Transcribed page contents
______________________________

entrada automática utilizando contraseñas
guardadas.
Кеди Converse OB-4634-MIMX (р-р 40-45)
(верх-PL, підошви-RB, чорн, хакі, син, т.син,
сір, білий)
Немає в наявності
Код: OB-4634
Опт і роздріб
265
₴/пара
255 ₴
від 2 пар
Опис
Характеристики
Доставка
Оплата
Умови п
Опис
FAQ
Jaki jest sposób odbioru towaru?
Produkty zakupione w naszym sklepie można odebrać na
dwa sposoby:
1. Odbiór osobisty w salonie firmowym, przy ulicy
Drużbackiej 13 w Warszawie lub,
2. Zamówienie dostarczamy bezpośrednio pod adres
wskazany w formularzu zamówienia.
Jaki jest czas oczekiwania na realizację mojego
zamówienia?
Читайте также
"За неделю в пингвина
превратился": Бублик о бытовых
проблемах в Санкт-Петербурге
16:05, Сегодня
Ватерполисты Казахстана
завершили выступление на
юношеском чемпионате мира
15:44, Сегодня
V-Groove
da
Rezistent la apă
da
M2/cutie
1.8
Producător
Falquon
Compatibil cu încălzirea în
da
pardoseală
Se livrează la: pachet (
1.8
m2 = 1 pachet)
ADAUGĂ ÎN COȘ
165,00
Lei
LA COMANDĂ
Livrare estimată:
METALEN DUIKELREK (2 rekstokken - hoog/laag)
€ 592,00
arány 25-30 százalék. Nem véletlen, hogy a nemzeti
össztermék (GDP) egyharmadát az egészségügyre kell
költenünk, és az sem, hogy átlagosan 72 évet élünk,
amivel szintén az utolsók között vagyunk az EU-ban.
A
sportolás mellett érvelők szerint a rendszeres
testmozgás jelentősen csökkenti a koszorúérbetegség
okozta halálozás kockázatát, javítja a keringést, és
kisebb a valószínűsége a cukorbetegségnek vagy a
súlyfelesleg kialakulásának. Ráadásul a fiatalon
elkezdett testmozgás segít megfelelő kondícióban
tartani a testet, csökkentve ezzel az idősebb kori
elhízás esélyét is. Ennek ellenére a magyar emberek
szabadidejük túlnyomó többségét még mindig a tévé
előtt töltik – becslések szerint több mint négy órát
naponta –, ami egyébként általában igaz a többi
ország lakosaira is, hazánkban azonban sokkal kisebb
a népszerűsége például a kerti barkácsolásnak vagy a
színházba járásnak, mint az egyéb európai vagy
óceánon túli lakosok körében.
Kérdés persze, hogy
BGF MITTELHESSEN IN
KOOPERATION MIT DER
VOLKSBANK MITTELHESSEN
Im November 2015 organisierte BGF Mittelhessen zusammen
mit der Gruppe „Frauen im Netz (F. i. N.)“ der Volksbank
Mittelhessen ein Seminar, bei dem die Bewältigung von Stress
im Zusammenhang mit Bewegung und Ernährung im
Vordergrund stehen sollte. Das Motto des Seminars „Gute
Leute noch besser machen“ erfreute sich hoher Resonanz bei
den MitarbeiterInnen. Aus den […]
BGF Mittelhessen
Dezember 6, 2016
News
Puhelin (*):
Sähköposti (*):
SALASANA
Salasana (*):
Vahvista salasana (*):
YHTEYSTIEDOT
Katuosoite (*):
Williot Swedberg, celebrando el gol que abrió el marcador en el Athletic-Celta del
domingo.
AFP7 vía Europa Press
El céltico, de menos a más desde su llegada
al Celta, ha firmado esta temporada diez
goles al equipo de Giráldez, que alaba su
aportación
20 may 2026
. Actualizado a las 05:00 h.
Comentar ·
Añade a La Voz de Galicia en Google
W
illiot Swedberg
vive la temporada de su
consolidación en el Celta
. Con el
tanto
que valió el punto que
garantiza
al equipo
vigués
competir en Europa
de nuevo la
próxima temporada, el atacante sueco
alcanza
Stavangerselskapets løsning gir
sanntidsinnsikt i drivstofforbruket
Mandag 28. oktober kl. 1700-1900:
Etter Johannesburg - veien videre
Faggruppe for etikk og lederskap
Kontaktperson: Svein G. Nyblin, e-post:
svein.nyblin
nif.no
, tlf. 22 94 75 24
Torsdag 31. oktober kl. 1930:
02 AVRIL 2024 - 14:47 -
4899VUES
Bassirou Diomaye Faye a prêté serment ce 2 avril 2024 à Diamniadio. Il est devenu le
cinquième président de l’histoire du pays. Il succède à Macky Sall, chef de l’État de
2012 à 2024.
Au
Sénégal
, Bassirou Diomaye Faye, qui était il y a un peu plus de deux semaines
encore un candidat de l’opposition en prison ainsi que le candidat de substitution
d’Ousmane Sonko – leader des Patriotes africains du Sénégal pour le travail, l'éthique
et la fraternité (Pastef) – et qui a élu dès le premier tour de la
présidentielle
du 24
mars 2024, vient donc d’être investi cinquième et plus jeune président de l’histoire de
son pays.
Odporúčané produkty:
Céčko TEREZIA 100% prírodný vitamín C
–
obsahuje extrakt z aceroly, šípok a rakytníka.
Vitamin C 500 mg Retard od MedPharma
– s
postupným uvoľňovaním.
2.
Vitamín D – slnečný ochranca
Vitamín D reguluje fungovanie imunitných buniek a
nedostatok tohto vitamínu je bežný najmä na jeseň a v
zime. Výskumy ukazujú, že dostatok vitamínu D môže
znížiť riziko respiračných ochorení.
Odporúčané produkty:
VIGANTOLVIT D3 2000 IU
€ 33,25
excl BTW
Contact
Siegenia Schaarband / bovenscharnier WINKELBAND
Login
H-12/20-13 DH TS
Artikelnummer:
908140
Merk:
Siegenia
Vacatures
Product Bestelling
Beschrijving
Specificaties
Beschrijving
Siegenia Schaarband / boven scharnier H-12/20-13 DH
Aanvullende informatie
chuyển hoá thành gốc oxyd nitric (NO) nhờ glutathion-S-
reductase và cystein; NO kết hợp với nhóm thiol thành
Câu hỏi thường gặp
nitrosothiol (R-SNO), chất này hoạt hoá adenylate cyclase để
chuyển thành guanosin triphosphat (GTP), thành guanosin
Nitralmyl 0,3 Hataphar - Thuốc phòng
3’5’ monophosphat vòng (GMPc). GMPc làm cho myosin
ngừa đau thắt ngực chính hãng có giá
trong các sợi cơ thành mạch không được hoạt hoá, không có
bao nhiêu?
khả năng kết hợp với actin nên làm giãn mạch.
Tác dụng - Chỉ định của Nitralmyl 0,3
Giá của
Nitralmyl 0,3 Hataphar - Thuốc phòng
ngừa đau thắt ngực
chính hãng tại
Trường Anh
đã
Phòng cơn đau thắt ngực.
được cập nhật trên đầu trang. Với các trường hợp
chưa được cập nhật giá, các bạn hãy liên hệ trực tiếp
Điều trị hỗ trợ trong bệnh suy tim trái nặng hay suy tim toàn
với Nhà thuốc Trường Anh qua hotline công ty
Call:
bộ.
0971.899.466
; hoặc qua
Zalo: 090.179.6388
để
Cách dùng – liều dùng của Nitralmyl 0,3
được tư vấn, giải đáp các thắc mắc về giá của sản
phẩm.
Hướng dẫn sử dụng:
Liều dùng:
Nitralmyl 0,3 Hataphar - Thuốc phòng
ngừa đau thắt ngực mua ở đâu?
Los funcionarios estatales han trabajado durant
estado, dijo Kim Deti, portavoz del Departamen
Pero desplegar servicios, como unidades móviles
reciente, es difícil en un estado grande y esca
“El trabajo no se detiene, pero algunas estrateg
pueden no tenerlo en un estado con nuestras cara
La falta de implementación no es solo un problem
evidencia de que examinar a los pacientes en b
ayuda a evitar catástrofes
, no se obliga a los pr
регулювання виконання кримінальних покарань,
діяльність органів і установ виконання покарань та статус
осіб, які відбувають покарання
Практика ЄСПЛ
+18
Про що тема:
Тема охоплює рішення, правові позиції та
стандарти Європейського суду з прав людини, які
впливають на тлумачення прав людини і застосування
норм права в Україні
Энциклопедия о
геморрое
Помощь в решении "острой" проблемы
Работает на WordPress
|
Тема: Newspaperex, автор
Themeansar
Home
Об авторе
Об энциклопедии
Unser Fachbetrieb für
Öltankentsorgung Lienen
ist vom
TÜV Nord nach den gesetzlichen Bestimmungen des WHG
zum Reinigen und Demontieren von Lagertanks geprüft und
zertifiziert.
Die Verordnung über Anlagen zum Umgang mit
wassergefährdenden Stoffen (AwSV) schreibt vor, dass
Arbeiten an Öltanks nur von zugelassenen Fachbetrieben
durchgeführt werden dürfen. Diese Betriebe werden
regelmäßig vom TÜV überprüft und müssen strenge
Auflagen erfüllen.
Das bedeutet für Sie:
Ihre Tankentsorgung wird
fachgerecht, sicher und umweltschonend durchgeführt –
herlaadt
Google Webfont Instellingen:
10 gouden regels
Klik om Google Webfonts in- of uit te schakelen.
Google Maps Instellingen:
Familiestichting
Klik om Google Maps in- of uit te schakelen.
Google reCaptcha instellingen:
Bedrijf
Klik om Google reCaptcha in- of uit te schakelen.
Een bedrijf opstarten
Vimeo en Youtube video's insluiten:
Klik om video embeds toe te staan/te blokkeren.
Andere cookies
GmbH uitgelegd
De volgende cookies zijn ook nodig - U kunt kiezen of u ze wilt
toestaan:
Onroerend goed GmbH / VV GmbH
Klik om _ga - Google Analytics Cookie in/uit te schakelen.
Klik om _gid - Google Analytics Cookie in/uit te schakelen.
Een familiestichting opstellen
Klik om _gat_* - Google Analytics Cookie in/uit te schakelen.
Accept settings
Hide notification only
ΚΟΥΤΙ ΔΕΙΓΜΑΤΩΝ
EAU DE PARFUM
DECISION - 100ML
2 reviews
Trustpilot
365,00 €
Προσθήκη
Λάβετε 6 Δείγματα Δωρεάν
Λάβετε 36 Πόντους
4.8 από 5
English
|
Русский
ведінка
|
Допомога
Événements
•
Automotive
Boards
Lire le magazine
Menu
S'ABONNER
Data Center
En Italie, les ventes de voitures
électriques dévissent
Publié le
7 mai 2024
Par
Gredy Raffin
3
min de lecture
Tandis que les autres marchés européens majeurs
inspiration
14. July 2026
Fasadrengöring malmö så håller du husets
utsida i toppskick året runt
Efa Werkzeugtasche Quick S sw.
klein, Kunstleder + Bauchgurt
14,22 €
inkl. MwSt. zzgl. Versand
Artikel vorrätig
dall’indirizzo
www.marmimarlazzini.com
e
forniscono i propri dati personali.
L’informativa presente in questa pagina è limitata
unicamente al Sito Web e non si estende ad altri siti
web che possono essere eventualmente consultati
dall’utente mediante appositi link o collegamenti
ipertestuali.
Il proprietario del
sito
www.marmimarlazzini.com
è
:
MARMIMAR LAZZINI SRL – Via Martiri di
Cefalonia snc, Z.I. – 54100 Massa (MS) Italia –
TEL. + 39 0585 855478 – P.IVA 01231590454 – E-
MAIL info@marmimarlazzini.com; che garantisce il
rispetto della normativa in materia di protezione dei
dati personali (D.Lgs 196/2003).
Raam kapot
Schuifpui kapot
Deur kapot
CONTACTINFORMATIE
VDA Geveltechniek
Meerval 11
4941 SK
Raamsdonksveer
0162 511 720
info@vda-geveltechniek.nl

______________________________

*WHAT NEEDS TO BE DONE*.
Give back the records word for word. Start at the first line, end at the line containing "amivel szintén az", and include both.

*WRITTEN RESPONSE*.
entrada automática utilizando contraseñas
guardadas.
Кеди Converse OB-4634-MIMX (р-р 40-45)
(верх-PL, підошви-RB, чорн, хакі, син, т.син,
сір, білий)
Немає в наявності
Код: OB-4634
Опт і роздріб
265
₴/пара
255 ₴
від 2 пар
Опис
Характеристики
Доставка
Оплата
Умови п
Опис
FAQ
Jaki jest sposób odbioru towaru?
Produkty zakupione w naszym sklepie można odebrać na
dwa sposoby:
1. Odbiór osobisty w salonie firmowym, przy ulicy
Drużbackiej 13 w Warszawie lub,
2. Zamówienie dostarczamy bezpośrednio pod adres
wskazany w formularzu zamówienia.
Jaki jest czas oczekiwania na realizację mojego
zamówienia?
Читайте также
"За неделю в пингвина
превратился": Бублик о бытовых
проблемах в Санкт-Петербурге
16:05, Сегодня
Ватерполисты Казахстана
завершили выступление на
юношеском чемпионате мира
15:44, Сегодня
V-Groove
da
Rezistent la apă
da
M2/cutie
1.8
Producător
Falquon
Compatibil cu încălzirea în
da
pardoseală
Se livrează la: pachet (
1.8
m2 = 1 pachet)
ADAUGĂ ÎN COȘ
165,00
Lei
LA COMANDĂ
Livrare estimată:
METALEN DUIKELREK (2 rekstokken - hoog/laag)
€ 592,00
arány 25-30 százalék. Nem véletlen, hogy a nemzeti
össztermék (GDP) egyharmadát az egészségügyre kell
költenünk, és az sem, hogy átlagosan 72 évet élünk,
amivel szintén az utolsók között vagyunk az EU-ban.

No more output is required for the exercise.